China’s purchases of machines to make computer chips fell 27% last month from a year earlier as the US imposed new, sweeping sanctions to try and derail the country’s chip ambitions.

Chinese firms imported $2.4 billion worth of machinery used in semiconductor manufacturing last month, the lowest amount in more than two years after Washington broadened restrictions on the sale of the gear to the world’s No. 2 economy. 

It’s unclear exactly how much imports were impacted by the sanctions, which were announced early in the month, but October was significantly weaker by value than any other month this year. Chinese purchases from overseas suppliers have fallen in seven of the 10 months for which data has been reported so far in 2022.

Purchases from major exporters such as Japan and the US were down in October, according to Bloomberg analysis of official trade data released Monday. Shipments from the Netherlands doubled in the month. That is where ASML Holding NV, the leading producer of chip-making equipment, is headquartered.

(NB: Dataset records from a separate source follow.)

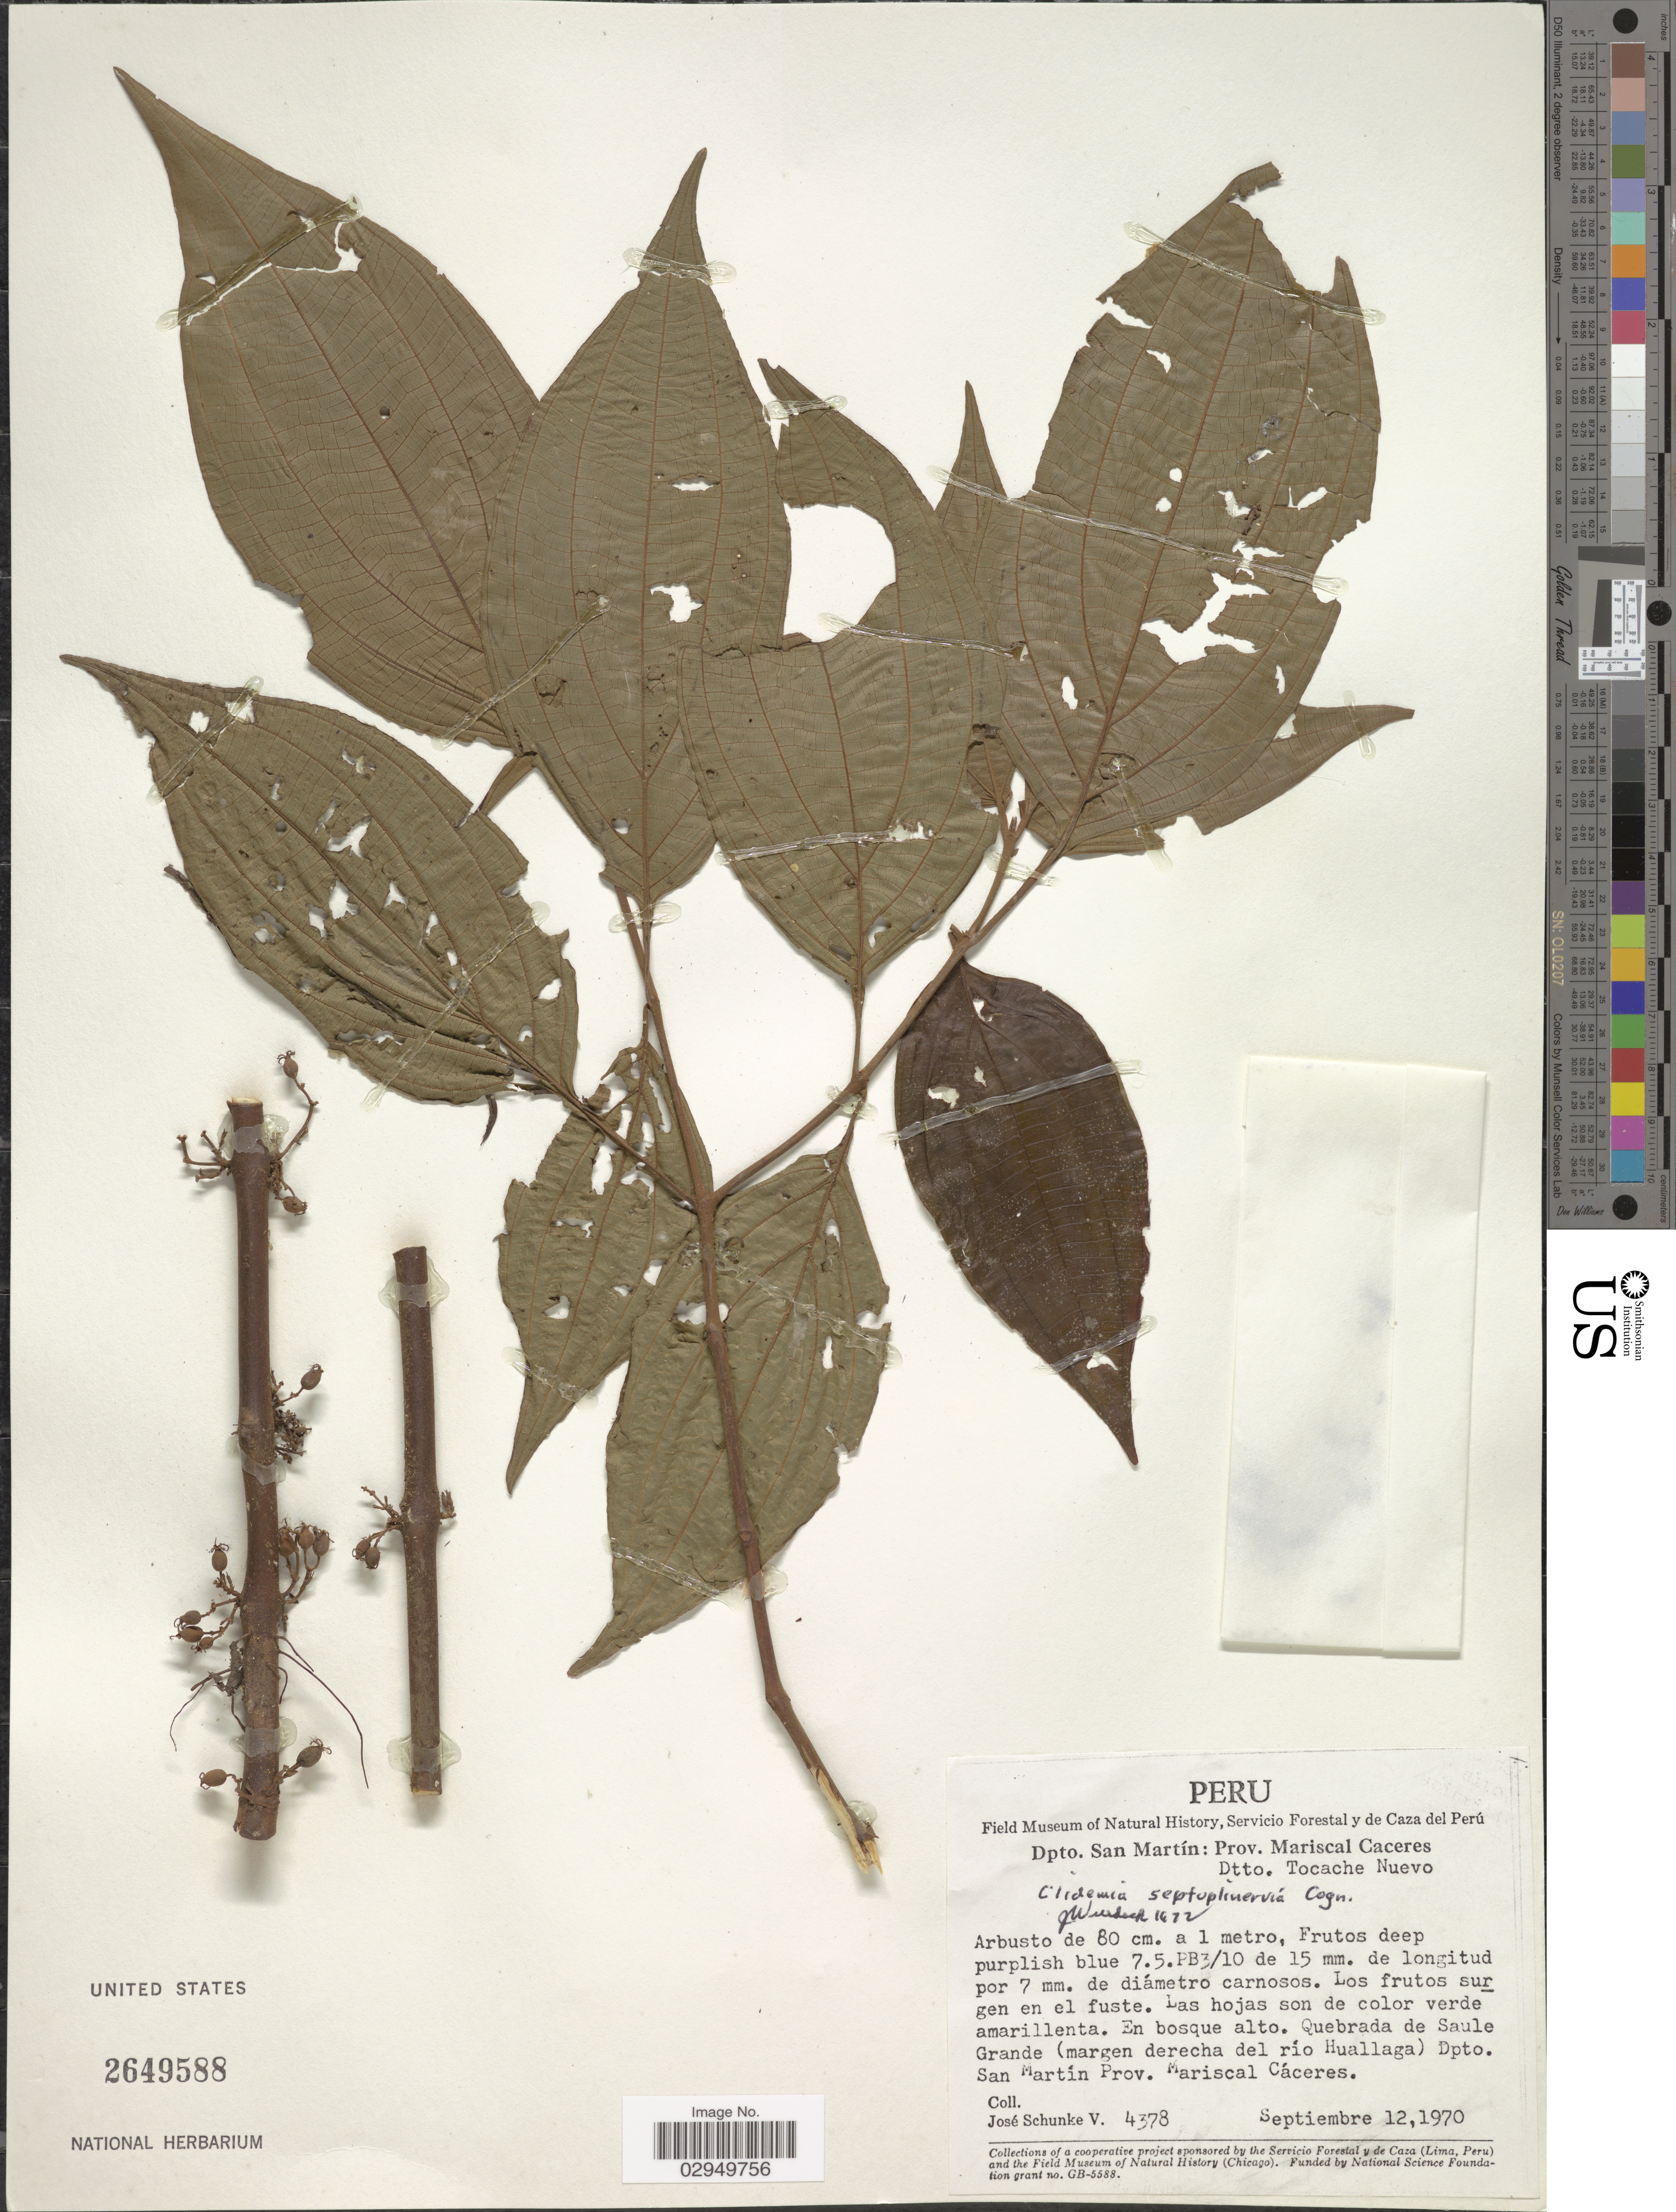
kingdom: Plantae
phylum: Tracheophyta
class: Magnoliopsida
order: Myrtales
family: Melastomataceae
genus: Clidemia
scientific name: Clidemia septuplinervia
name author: Cogn.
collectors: J. Schunke Vigo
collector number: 4378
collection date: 1970-09-12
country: Peru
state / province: San Martín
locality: Dpto. San Martín: Prov. Mariscal Caceres. Dtto. Tocache Nuevo. Quebrada de Saule Grande (margen derecha del río Huallaga) Dpto. San Martín Prov. Mariscal Cáceres.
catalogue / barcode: US 2649588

In the past few years, Chinese firms had been rapidly buying more of this equipment as the country seeks to develop its domestic semiconductor industry to be independent of the US. 

The new US restrictions only apply to US firms at the moment, and while President Joe Biden’s administration is negotiating with Japan and the Netherlands to try and convince them to limit what can be sold to Chinese firms, Washington doesn’t expect they will agree soon. 

The trade data also showed that Chinese imports of computer chips were up 1% in the first 10 months of the year, although much of that increase came at the start of 2022. More recent declines have reflected a cratering in demand for smartphones and PCs after fears of a global recession deepened. 

China’s Covid Zero restrictions -- some of the harshest in the world -- have also disrupted production and are now disrupting the making of iPhones and other devices. China is the world’s largest importer of semiconductors, with many of them being assembled into electronics or other goods which are then re-exported.

Despite the curbs, shipments to China of the US equipment to make chips is unlikely to fall to zero. The controls may stop US exports of the most high-tech machinery, but companies are still allowed to sell equipment used to make older, less advanced chips. The US has also granted 1-year exemptions for some foreign manufacturers with fabrication plants, or fabs, in China.

It may also be hard for China to try and ramp up purchases of these goods from non-US suppliers anytime soon. Tokyo Electron Ltd said recently it’s operating at near-full capacity, with months-long wait times for equipment delivery.